El tercero es ese 47% que en la primera vuelta no votó. A pesar de que Chile vive momentos definitorios para su historia, la tendencia que muestra que cerca de la mitad del padrón no participa de los comicios se mantiene. Este será un desafío para la izquierda, el sector que se beneficiaría de un mayor caudal ya que los grupos más fieles a participar son los más acomodados, que se inclinan hacia posiciones conservadoras. Fue por esto que Boric apeló más al territorio con un despliegue más importante, especialmente en el Norte y en las regiones circundantes a la Región Metropolitana. En este punto vuelve a aparecer el factor Parisi: ¿Sus votantes participarán o su sentimiento “anticasta” los mantendrá en casa?
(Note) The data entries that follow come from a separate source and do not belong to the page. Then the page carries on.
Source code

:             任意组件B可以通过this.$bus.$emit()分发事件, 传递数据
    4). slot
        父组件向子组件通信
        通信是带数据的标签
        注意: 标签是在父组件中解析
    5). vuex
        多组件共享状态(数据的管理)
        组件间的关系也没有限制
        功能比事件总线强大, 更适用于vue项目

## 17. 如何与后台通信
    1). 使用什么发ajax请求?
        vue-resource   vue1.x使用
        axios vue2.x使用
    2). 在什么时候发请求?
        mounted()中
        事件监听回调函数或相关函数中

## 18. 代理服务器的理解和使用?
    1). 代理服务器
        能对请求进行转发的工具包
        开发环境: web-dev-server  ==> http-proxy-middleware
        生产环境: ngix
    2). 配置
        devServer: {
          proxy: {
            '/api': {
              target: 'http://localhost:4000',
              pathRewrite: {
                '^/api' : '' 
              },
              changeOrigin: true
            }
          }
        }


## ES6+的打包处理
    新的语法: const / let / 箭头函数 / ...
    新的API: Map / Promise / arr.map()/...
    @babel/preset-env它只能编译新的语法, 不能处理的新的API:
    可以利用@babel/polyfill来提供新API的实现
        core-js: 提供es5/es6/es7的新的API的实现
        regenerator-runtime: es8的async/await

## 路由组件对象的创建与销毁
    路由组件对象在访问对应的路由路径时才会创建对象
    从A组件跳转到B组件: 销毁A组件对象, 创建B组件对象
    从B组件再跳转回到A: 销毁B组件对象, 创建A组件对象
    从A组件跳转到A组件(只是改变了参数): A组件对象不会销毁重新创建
Son la clase de preguntas que no permiten delinear el resultado del domingo. “Es muy probable que aumente la participación”, afirmó Ríos en diálogo con este medio y agregó: “Cuánto se logre movilizar a sectores menos politizados será clave para el resultado”.

 

La definición presidencial le pondrá punto final a una seguidilla de elecciones que, junto a los fogonazos todavía humeantes del estallido de 2019, marcarán un antes y un después en la historia chilena. Gane quien gane será histórico: si lo hace Kast, llegará al poder el presidente más de derecha desde la dictadura; si lo hace Boric, será el más progresista. Ninguno recibirá un cheque en blanco, los dos estarán coaccionados por una sociedad cada vez más movilizada, por un Congreso atomizado y, además, ninguno tiene la certeza de llegar al Palacio de la Moneda y esperarán, como lo hará el país, a los números de la noche.